Students at Dartmouth College and on other campuses throughout the Granite State are tuned in to politics. They are passionate about their candidates and issues that affect students, like New Hampshire's new voter ID law.
"There are better ways that we can improve our elections and it is a very clearly partisan move," said Mason Cole of the College Democrats.
"I think it is a very reasonable law in New Hampshire and it continues to maintain the affidavit," said J.P. Harrington of the College Republicans.
"I don't know what I would say if someone told me I could vote here. I'm living here for four years," said Sam Haskel, a freshman from New York City.
By September 2013, in order for anyone to vote in New Hampshire, they must first prove they are legal residents. A New Hampshire driver's license or other form of government-issued ID will be mandatory at the polls. The new voting rules will likely not affect November's election-- any ID will be accepted. Some students who live out-of-state, but vote in New Hampshire, worry about the future, like Obama supporter Mason Cole.

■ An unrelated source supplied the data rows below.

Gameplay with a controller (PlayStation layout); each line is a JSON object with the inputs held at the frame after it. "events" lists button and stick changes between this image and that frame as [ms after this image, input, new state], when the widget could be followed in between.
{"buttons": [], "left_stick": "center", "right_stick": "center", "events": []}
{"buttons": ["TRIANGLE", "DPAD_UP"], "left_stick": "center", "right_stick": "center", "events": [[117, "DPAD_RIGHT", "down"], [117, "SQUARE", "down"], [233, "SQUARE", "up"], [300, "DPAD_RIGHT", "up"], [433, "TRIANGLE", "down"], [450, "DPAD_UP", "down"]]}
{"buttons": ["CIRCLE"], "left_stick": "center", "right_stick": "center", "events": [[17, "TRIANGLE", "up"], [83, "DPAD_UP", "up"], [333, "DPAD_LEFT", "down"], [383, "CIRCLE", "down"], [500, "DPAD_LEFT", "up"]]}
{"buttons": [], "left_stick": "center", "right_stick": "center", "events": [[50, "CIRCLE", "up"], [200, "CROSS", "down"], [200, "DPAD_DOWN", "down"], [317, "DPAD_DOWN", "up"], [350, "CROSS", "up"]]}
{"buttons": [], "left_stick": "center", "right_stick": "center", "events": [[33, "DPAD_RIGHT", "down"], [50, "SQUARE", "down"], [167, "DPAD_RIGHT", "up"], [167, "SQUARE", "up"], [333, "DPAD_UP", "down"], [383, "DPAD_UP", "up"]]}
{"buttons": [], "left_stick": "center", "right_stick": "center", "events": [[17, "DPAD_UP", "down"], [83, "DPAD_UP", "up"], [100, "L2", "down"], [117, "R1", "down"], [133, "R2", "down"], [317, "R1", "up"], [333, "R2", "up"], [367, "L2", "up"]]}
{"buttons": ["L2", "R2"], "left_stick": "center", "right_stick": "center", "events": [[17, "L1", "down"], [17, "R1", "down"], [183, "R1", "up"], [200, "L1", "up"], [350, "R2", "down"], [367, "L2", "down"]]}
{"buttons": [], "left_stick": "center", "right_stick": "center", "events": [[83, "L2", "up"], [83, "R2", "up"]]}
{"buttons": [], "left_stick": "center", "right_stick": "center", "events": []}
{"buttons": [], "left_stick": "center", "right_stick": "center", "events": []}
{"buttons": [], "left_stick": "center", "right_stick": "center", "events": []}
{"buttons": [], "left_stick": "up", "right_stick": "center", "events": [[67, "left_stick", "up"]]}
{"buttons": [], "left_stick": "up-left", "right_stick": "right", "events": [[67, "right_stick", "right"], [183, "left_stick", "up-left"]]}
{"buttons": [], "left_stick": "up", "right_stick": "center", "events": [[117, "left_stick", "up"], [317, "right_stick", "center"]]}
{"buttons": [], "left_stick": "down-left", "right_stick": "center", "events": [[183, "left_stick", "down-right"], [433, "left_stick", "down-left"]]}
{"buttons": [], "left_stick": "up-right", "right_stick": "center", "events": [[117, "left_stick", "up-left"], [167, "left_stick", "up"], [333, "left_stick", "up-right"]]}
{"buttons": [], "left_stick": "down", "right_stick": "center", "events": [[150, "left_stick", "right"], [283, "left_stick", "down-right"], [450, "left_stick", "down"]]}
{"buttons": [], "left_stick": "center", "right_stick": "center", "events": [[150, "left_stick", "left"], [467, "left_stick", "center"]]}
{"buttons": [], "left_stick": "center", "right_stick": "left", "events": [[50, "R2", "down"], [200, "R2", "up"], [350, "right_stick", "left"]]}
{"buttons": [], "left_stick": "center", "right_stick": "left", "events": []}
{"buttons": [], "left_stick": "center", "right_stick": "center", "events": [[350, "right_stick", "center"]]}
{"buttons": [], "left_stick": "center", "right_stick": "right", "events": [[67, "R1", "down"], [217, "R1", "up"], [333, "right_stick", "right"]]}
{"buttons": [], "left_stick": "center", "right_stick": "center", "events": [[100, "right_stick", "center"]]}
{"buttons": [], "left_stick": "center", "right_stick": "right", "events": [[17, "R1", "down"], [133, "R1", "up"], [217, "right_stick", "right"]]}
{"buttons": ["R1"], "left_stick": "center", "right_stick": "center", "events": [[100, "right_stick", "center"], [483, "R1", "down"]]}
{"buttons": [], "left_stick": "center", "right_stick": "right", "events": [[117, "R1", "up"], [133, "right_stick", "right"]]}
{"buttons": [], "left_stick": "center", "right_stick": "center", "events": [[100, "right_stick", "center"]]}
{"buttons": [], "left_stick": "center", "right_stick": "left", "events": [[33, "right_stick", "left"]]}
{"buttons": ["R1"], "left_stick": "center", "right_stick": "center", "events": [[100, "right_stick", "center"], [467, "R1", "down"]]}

"They are affected by laws here. They are giving back to community here. And they are really making an impact here. So to kind of say that they don't have a right to impact the law that affects them, in my mind is very silly," Cole said.
Others who-- it's fair to say-- are not big fans of the president, think the ID requirements are just, and, frankly, long overdue.
"People who want to vote in New Hampshire, who want to be residents of New Hampshire for their four years here, absolutely can. This does not affect that at all," Harrington said.
But what it will do, according to the experts, is decrease student turnout. They say kids who plan to return home after their time here will not take the time or pay the money to change residency and buy a new ID to vote, just to have to change back to the home state. The state chapters of the League of Women Voters and the American Civil Liberties Union filed a petition this month on behalf of four New Hampshire students seeking to block the law.
"In political science, we know that voting become habitual. So, if you don't acquire the habit of voting while you are young, it is less likely that you will acquire it later," said Linda Fowler, a professor of government at Dartmouth.
Sam Haskel may be in that category. The Dartmouth freshman, who has not yet decided who he is voting for, plans to return to New York City after graduation.
"That is a pretty big span of time to be somewhere and not to be able to influence decisions that are being made," he said.
It's an election that could be decided on a college campus just like this one.